Crossover Day at the State Capitol

Electoral reform laws are the focus of Crossover Day under the Gold Dome.

Georgia governor Geoff Duncan said Monday he would not seek a second term.

The Georgia Republican said he was focused on building the future of the GOP.

“It always feels coldest just before the sun comes up,” Duncan said in a statement. “I believe this is exactly where the Republican Party is trapped and I am determined to be part of creating better days for our Conservative Party across the country.”

Duncan said national events affected his family in ways he could not imagine. Georgia has been in the national spotlight during the runoff election for both seats in the Senate of Georgia, controversial franchise reform in Georgia and the introduction of vaccines during the COVID-19 pandemic.

CONNECTED: Georgia governor Geoff Duncan says he will not run for the U.S. Senate in 2022

“In all the ups and downs of the past six months, they have never left my side and are once again united behind me to find a better way for our Conservative Party – a GOP 2.0,” he wrote.

Duncan said he was determined to end his term and looked forward to the fall special session and the 2022 legislature starting January.

Elected in 2018, Duncan was one of the first and most famous Republicans in Georgia to break with former President Donald Trump and the state’s Republican Party by suppressing Trump’s unsubstantiated allegations of electoral fraud in a series of national television interviews. Duncan said the misinformation spread by Trump would hurt Republicans’ chances in two U.S. Senate runoff elections held in January, which would further sweep Democrats and give them control of the chamber.

On the day of the Capital Riots, January 6, Ducan called for the unanimous support of the electoral college votes in the US House and Senate.

Duncan has also broken with fellow Republicans over changes to Georgian electoral law resulting from Trump’s false claims.

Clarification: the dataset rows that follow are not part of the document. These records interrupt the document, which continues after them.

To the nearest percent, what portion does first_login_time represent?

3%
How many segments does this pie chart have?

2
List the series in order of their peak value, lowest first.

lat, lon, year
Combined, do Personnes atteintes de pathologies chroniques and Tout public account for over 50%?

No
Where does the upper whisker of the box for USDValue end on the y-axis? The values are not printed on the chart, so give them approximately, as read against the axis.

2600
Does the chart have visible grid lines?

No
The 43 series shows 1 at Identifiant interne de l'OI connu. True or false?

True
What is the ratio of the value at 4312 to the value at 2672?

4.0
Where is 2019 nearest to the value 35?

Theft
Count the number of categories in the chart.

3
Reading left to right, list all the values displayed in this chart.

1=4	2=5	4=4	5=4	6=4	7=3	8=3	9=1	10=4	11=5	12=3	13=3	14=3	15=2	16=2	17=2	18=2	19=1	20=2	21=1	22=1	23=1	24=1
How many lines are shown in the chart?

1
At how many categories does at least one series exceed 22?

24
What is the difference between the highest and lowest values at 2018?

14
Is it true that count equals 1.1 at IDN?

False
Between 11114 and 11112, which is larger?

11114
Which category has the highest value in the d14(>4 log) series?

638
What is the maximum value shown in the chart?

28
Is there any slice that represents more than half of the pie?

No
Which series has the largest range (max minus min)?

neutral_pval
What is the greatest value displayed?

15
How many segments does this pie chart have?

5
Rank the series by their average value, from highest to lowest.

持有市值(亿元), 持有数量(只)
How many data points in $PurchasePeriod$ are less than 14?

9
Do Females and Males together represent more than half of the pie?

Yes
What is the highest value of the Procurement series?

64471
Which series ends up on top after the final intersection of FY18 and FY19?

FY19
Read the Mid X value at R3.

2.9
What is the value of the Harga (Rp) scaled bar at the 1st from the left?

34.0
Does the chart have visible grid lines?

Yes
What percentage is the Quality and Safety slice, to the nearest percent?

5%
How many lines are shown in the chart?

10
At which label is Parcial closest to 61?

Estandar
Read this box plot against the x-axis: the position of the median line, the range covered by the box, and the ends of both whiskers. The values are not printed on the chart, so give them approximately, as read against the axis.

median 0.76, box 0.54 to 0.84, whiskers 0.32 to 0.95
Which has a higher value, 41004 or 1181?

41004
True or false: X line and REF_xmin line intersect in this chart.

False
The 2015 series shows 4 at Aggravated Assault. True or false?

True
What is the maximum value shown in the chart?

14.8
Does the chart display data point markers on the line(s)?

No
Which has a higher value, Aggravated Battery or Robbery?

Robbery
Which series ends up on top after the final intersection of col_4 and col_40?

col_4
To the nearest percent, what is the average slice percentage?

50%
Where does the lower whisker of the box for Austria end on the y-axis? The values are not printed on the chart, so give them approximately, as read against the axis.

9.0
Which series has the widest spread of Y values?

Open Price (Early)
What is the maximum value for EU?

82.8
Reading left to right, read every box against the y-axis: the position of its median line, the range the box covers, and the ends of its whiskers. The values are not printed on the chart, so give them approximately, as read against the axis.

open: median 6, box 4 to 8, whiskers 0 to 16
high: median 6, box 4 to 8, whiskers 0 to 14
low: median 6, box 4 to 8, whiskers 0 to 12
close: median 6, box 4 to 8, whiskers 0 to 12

The electoral reform law triggers a debate in the state capital

Legislators responded to an electoral reform bill that required voters to produce ID to request a postal vote in future elections. One lawmaker was moved to tears when he spoke out against the bill.

The law adds restrictions to postal voting, exempts the State Secretary from chairing the State Electoral Committee and, among other things, gives the GOP-controlled executive board the option of removing and replacing local election officials.

In early March, Duncan refused to open a Senate debate on a GOP-backed proposal that would severely limit who can vote absent in the mail instead of seeing them in their office on TV. The provision was not included in the final version of the law that became law.

The Associated Press contributed to this report.